For the Return-Value operation, significant care must be taken to insure that retries are handled correctly. Some type of mapping from an OperationContext to a return value (or values, if "out" parameters are being used) may be required. If asynchronous processing is being used, the servant will need to be able to detect when an operation is a duplicate for an operation that hasn't even completed yet, and be able to wait for the results.
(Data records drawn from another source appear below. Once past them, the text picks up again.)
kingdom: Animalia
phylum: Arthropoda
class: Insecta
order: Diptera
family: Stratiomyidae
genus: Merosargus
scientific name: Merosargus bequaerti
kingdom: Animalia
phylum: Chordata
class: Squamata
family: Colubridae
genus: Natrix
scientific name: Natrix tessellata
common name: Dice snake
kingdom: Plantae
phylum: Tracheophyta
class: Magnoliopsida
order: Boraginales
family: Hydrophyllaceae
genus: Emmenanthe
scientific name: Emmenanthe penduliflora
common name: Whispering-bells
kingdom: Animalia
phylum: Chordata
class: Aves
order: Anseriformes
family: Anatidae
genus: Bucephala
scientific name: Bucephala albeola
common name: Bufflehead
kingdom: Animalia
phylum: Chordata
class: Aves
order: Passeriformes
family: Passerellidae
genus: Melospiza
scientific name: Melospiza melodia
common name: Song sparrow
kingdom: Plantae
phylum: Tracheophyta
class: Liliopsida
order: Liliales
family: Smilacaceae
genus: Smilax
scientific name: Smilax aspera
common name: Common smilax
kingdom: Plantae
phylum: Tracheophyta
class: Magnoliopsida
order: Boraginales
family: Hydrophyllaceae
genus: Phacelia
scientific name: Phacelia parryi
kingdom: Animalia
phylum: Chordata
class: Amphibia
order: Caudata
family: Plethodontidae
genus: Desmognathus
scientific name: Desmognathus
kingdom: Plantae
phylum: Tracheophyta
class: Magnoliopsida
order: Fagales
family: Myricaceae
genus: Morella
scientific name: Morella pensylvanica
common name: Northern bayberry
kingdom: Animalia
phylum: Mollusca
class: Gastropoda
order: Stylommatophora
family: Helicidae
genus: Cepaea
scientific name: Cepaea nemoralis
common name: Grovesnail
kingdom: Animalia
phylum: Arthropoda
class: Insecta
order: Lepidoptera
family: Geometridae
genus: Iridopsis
For both the No-Return-Value and the Return-Value case, we need to consider what happens if the original call resulted in an exception being thrown. We'd want the retry to throw the same exception. It may be that the simplest approach to take here is to remove the OperationContext from the OperationContextCache if an exception is generated, on the assumption that if it failed, it will fail the same way again. But this means that every exception must be caught for these operations (and then rethrown) so that the OperationContextCache can be modified for the cases when we previously would have allowed exceptions to propagate out. To support removing operations from the cache when an exception is caught, the OperationContextCache provides a remove method.

Code Block
    /**
     * This will remove an OperationContext from the cache, if one exists with the given id. 
     * Removal is typically done automatically within the cache based on an internal timer. 
     * This operation exists to support clients that wish to force an immediate removal of a 
     * context themselves. 
     */
    void removeOperationContext(const AsteriskSCF::System::V1::OperationContextPtr& operationContext);

Client-side impact

Aside from generating a new OperationContext for every API call, no other client changes are required.